Top of Provided information

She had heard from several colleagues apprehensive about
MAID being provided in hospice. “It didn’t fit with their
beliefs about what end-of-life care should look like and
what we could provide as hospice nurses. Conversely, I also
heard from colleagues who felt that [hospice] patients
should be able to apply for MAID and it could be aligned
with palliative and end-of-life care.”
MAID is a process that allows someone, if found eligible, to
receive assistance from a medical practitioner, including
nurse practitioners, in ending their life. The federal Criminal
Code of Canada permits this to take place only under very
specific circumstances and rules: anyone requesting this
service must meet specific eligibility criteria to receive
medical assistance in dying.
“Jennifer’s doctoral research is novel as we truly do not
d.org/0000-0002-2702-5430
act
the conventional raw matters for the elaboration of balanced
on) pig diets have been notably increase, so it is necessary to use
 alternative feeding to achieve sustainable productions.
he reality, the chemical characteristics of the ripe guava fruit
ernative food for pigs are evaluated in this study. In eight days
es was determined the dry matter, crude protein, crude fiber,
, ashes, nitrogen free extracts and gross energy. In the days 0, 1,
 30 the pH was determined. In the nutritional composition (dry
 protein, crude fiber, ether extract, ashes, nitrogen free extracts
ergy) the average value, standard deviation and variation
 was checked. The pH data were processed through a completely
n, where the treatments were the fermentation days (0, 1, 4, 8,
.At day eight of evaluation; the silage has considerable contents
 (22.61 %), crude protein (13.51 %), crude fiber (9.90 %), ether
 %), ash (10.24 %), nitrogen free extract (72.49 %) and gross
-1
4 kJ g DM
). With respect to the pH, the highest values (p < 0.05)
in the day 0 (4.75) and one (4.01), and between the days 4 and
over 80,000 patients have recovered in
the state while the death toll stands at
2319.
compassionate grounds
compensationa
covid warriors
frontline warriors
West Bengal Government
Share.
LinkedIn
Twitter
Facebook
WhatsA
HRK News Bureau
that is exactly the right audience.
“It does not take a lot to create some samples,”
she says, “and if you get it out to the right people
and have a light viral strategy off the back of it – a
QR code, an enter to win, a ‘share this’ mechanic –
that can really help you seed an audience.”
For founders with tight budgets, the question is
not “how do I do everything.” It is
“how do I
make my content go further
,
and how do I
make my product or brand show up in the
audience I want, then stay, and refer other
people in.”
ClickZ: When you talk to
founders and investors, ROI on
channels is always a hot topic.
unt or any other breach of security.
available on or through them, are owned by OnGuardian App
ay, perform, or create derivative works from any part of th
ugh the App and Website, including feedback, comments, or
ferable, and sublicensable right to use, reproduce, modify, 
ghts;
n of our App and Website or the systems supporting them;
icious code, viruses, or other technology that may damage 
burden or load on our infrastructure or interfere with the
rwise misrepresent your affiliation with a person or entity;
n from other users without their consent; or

Bottom of Provided information

### Problem details
Copy out each line of the data that holds the string "right".

### Answer section
that is exactly the right audience.
she says, “and if you get it out to the right people
ferable, and sublicensable right to use, reproduce, modify, 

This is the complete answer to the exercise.